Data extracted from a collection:
>>>

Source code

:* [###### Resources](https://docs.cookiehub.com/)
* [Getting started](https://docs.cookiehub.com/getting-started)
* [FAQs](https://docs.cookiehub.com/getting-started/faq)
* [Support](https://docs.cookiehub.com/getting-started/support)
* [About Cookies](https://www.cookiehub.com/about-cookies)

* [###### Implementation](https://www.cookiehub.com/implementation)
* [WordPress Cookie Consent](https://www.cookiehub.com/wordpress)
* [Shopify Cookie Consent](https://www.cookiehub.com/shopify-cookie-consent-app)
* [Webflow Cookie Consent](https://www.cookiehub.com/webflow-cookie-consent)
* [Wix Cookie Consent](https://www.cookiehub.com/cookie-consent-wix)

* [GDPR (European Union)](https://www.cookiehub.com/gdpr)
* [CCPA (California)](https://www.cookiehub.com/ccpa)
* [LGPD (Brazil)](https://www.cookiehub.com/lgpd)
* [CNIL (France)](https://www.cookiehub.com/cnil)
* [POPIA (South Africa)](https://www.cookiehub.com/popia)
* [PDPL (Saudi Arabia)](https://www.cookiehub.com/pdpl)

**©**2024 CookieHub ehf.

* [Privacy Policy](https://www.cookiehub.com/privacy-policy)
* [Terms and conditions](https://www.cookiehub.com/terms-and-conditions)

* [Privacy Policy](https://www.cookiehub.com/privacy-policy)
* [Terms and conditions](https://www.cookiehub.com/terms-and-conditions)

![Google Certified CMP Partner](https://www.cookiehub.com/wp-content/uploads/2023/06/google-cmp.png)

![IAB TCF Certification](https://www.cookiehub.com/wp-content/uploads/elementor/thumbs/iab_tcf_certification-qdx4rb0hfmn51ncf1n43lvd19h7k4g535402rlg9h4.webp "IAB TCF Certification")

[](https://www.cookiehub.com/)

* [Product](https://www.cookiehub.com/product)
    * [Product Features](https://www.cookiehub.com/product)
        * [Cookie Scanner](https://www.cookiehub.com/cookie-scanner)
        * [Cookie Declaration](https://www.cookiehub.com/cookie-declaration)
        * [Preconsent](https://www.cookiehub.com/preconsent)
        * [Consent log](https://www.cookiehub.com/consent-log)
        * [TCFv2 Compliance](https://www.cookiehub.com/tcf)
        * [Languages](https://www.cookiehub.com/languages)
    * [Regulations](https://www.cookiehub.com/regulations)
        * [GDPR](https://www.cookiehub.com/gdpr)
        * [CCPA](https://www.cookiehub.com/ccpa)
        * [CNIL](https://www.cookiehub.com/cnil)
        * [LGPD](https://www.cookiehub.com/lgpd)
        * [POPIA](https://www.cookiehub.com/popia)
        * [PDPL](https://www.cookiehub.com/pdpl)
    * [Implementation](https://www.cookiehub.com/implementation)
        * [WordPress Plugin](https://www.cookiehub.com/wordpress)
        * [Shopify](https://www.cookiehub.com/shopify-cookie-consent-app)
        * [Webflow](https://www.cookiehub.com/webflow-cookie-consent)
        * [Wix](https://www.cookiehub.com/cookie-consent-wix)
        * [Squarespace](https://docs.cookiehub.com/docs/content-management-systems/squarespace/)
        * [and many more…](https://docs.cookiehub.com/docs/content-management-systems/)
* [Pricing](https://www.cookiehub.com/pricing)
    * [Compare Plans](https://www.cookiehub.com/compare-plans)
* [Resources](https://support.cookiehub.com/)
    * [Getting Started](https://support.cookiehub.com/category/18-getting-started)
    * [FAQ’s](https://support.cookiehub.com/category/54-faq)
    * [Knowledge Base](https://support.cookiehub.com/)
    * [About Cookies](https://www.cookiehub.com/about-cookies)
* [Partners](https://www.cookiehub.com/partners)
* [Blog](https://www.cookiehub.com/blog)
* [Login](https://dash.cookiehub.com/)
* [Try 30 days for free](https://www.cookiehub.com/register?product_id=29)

<<<

Transcribe each record exactly as it is written above.

Source code

:* [###### Resources](https://docs.cookiehub.com/)
* [Getting started](https://docs.cookiehub.com/getting-started)
* [FAQs](https://docs.cookiehub.com/getting-started/faq)
* [Support](https://docs.cookiehub.com/getting-started/support)
* [About Cookies](https://www.cookiehub.com/about-cookies)

* [###### Implementation](https://www.cookiehub.com/implementation)
* [WordPress Cookie Consent](https://www.cookiehub.com/wordpress)
* [Shopify Cookie Consent](https://www.cookiehub.com/shopify-cookie-consent-app)
* [Webflow Cookie Consent](https://www.cookiehub.com/webflow-cookie-consent)
* [Wix Cookie Consent](https://www.cookiehub.com/cookie-consent-wix)

* [GDPR (European Union)](https://www.cookiehub.com/gdpr)
* [CCPA (California)](https://www.cookiehub.com/ccpa)
* [LGPD (Brazil)](https://www.cookiehub.com/lgpd)
* [CNIL (France)](https://www.cookiehub.com/cnil)
* [POPIA (South Africa)](https://www.cookiehub.com/popia)
* [PDPL (Saudi Arabia)](https://www.cookiehub.com/pdpl)

**©**2024 CookieHub ehf.

* [Privacy Policy](https://www.cookiehub.com/privacy-policy)
* [Terms and conditions](https://www.cookiehub.com/terms-and-conditions)

* [Privacy Policy](https://www.cookiehub.com/privacy-policy)
* [Terms and conditions](https://www.cookiehub.com/terms-and-conditions)

![Google Certified CMP Partner](https://www.cookiehub.com/wp-content/uploads/2023/06/google-cmp.png)

![IAB TCF Certification](https://www.cookiehub.com/wp-content/uploads/elementor/thumbs/iab_tcf_certification-qdx4rb0hfmn51ncf1n43lvd19h7k4g535402rlg9h4.webp "IAB TCF Certification")

[](https://www.cookiehub.com/)

* [Product](https://www.cookiehub.com/product)
    * [Product Features](https://www.cookiehub.com/product)
        * [Cookie Scanner](https://www.cookiehub.com/cookie-scanner)
        * [Cookie Declaration](https://www.cookiehub.com/cookie-declaration)
        * [Preconsent](https://www.cookiehub.com/preconsent)
        * [Consent log](https://www.cookiehub.com/consent-log)
        * [TCFv2 Compliance](https://www.cookiehub.com/tcf)
        * [Languages](https://www.cookiehub.com/languages)
    * [Regulations](https://www.cookiehub.com/regulations)
        * [GDPR](https://www.cookiehub.com/gdpr)
        * [CCPA](https://www.cookiehub.com/ccpa)
        * [CNIL](https://www.cookiehub.com/cnil)
        * [LGPD](https://www.cookiehub.com/lgpd)
        * [POPIA](https://www.cookiehub.com/popia)
        * [PDPL](https://www.cookiehub.com/pdpl)
    * [Implementation](https://www.cookiehub.com/implementation)
        * [WordPress Plugin](https://www.cookiehub.com/wordpress)
        * [Shopify](https://www.cookiehub.com/shopify-cookie-consent-app)
        * [Webflow](https://www.cookiehub.com/webflow-cookie-consent)
        * [Wix](https://www.cookiehub.com/cookie-consent-wix)
        * [Squarespace](https://docs.cookiehub.com/docs/content-management-systems/squarespace/)
        * [and many more…](https://docs.cookiehub.com/docs/content-management-systems/)
* [Pricing](https://www.cookiehub.com/pricing)
    * [Compare Plans](https://www.cookiehub.com/compare-plans)
* [Resources](https://support.cookiehub.com/)
    * [Getting Started](https://support.cookiehub.com/category/18-getting-started)
    * [FAQ’s](https://support.cookiehub.com/category/54-faq)
    * [Knowledge Base](https://support.cookiehub.com/)
    * [About Cookies](https://www.cookiehub.com/about-cookies)
* [Partners](https://www.cookiehub.com/partners)
* [Blog](https://www.cookiehub.com/blog)
* [Login](https://dash.cookiehub.com/)
* [Try 30 days for free](https://www.cookiehub.com/register?product_id=29)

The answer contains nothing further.